Avec nos anciennes races à viande, la reproduction en communauté était tout simplement trop productive pour les besoins d’une petite famille.


Nous nous sommes donc tournés vers le Géant des Flandres, une race dont le rythme et la taille des portées correspondent davantage à notre réalité, tout en offrant le tempérament doux et sociable que nous recherchions.


Les défis de la vie en communauté


Cette méthode n’est pas adaptée à toutes les installations.


Il peut y avoir quelques conflits, particulièrement lors de l’introduction d’un nouvel individu. Nous préférons commencer les groupes ensemble lorsque possible, mais l’ajout de nouvelles lignées devient éventuellement nécessaire.


C’est pourquoi notre enclos offre plusieurs endroits où se cacher, s’éloigner et éviter une confrontation.


Il faut également accepter de laisser une certaine part de contrôle aux animaux. Les portées ne sont pas planifiées et nous surveillons simplement le groupe quotidiennement. Nous adaptons lorsqu’une femelle décide que le moment est venu.

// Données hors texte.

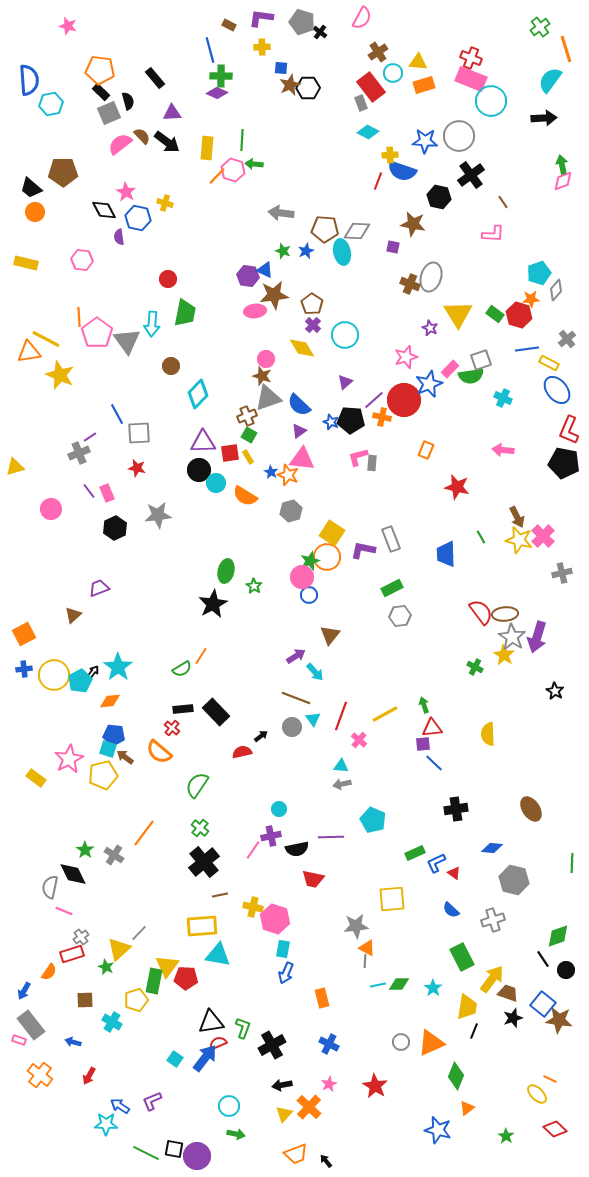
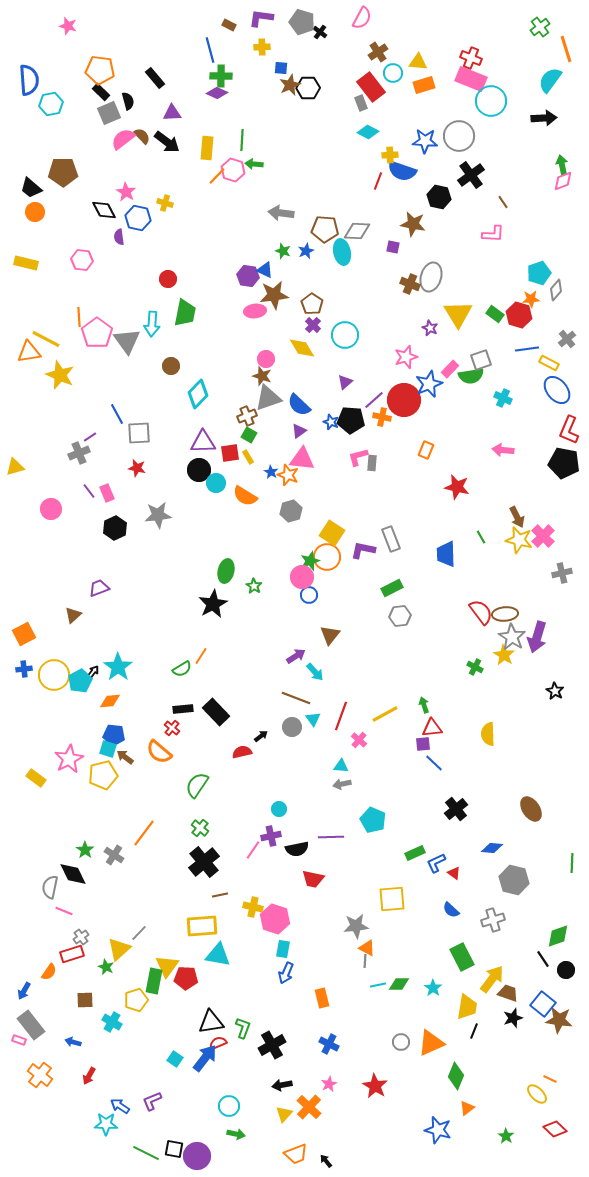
pink semicircle at (120, 144): moved 3 px right, 5 px up
black cross at (456, 809): rotated 30 degrees counterclockwise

Et surtout… les bébés grimpent!


C’est probablement le conseil que nous aurions aimé recevoir au début.


Un petit lapin peut grimper beaucoup mieux qu’on pourrait le croire. Et dans notre région, les corbeaux et autres prédateurs ne demandent malheureusement pas d’invitation.


Un enclos communautaire doit donc être sécurisé de tous les côtés, y compris au-dessus et sous le sol.

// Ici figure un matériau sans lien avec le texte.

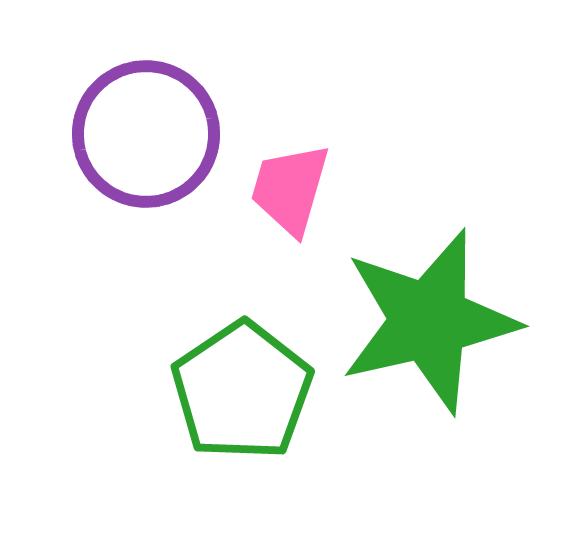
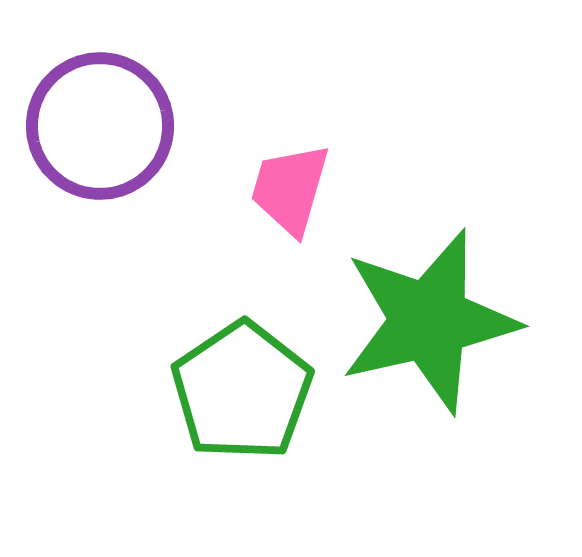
purple circle: moved 46 px left, 8 px up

Est-ce une bonne méthode pour tous les lapins?


Pas nécessairement.


La vie en communauté demande suffisamment d’espace, plusieurs refuges, une installation très sécuritaire et une surveillance régulière. Il faut aussi être prêt à observer la dynamique du groupe et à intervenir si un individu ne s’intègre pas bien.


Mais avec une installation adaptée, nous ne reviendrions pas aux petites cages individuelles.


Voir nos lapins courir, creuser, dormir ensemble et simplement avoir la possibilité de choisir ce qu’ils veulent faire de leur journée correspond beaucoup mieux à notre vision de l’élevage.